4. Conclusions and Future Works

In this study, multispectral satellite imagery along with in situ measurements, weather data and phenology data were used to predict a time window for early onset of wheat yellow rust disease. A yellow rust-forecasting model overlaid with remote-sensing indices as auxiliary features drive this prediction. Among CatBoost, Random Forest and XGBoost, the XGBoost regression model was found to be optimal for yellow rust forecasting and predicts disease severity in the range of 0–1 with an MAE of 0.1568, MSE of 0.0433 and RMSE of 0.2081. Since the data is highly imbalanced, with more disease observations reporting the presence of diseases at higher disease severity, the model performance is sub-optimal for early onset detection. Therefore, remote-sensing indices are introduced as auxiliary features along with the model prediction to derive disease progression windows at the early stages of disease development. A rule-based approach is proposed that combines the two feature types. The proposed rule-based method was able to estimate the occurrence of yellow rust in about 80% of the test trials even before the first observation. This offers a unique opportunity to reduce the impact of disease by undertaking timely management strategies and thus reducing any impact on global food security as well.

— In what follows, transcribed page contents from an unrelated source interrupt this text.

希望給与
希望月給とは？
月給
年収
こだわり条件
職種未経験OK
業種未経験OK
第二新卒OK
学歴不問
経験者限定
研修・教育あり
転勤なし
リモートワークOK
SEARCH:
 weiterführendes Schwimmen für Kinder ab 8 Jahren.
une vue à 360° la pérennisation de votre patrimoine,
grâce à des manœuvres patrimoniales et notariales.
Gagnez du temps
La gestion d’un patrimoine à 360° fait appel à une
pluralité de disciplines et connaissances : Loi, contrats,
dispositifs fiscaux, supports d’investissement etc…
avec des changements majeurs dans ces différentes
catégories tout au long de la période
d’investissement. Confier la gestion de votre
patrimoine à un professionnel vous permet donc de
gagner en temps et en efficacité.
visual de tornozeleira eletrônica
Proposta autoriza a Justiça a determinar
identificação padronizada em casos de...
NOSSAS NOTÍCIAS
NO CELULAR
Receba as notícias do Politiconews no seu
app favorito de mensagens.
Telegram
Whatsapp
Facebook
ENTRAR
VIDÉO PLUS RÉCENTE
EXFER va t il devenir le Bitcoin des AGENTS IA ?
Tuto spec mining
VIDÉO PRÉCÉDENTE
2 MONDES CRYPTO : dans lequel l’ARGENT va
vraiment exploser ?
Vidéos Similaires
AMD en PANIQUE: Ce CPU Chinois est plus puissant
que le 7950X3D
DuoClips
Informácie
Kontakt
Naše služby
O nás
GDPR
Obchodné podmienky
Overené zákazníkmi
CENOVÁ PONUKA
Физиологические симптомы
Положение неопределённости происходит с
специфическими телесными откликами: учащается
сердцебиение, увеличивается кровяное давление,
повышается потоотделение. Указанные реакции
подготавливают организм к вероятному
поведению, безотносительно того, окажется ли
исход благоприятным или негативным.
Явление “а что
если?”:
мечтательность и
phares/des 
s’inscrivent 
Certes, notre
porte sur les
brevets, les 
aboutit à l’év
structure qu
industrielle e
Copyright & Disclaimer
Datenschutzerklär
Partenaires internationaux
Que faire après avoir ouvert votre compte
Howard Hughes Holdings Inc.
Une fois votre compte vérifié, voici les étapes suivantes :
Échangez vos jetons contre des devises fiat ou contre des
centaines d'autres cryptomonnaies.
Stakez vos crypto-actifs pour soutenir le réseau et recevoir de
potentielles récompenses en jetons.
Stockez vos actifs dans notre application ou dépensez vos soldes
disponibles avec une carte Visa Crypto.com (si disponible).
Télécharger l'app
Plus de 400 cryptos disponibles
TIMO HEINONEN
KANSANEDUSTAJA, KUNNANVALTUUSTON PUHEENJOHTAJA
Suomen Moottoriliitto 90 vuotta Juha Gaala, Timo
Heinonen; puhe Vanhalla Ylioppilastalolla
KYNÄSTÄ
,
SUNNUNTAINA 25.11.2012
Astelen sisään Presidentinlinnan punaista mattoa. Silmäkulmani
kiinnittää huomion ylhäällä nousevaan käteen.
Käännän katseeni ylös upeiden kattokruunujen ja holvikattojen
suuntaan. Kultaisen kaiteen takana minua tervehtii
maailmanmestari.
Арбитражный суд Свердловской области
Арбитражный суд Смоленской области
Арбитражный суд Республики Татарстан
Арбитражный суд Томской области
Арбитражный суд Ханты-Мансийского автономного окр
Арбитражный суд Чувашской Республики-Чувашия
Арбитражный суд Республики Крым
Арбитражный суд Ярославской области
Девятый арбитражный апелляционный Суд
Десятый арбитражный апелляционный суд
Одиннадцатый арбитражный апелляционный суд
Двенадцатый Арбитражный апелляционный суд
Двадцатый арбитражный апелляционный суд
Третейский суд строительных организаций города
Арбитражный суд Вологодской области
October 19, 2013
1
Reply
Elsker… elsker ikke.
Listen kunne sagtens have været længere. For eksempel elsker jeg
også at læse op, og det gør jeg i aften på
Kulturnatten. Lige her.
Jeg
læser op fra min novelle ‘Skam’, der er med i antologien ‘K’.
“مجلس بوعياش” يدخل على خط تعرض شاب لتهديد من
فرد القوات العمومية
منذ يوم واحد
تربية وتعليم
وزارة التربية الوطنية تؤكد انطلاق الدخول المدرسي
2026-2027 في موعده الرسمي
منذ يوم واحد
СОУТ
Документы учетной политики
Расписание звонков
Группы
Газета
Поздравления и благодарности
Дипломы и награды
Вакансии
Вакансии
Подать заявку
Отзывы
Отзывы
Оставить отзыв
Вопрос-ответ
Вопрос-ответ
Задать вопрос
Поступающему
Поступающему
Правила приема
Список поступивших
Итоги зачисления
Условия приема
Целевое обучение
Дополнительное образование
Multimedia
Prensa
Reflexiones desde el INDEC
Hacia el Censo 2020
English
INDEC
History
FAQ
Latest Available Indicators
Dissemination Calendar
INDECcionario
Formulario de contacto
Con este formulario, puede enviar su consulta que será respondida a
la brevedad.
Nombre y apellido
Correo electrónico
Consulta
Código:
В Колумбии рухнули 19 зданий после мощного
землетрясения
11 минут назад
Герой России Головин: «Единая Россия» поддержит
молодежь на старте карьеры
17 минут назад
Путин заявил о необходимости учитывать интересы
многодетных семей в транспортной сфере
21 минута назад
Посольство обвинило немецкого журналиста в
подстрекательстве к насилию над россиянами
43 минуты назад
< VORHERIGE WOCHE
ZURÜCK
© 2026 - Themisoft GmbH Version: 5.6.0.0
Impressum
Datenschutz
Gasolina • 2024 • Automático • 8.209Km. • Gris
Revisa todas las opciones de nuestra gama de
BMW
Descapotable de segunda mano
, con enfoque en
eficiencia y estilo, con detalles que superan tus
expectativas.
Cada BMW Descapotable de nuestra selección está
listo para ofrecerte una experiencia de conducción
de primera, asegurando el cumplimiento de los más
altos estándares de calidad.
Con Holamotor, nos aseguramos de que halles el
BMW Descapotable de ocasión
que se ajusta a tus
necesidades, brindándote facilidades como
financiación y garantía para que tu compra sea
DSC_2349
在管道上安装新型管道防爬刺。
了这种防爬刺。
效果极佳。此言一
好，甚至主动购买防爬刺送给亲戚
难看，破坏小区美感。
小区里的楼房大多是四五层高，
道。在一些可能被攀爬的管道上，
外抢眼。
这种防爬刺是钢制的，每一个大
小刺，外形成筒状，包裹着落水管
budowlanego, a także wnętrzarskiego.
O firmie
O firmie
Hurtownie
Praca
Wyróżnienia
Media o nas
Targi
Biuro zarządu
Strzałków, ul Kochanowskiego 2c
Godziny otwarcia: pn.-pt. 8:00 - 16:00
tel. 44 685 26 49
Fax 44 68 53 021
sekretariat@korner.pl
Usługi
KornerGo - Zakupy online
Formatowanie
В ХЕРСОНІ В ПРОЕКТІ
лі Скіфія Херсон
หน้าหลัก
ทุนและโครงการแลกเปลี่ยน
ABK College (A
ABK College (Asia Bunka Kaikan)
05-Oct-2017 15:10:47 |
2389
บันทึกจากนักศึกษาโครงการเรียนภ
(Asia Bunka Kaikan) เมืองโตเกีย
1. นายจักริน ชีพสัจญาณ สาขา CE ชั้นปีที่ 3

In the future, the proposed method can be evaluated on other similar diseases as well. There is scope to extend the work by incorporating other relevant vegetation indices such as the Leaf Area Index (LAI) and disease-specific indices which were not considered in this study. Not only more disease-relevant parameters but also other parameters like soil type, planting procedure, topography and other geomorphological parameters could also be included in the models to assess performance improvements. Leaf wetness has been shown to be an important feature for yellow rust since the corresponding pathogen Puccinia striiformis thrives at cooler temperatures and the presence of prolonged leaf wetness would accelerate the progression of the infestation. The inclusion of such specific features can also be derived from remote sensing and be included for improvement of models. However, diseases in the field can be a combination of multiple factors. The inclusion of more disease-relevant parameters will help in better identification of the disease. The interplay between multiple diseases in the field is tough to capture without the proper use of in situ measurements and thus requires further exploration.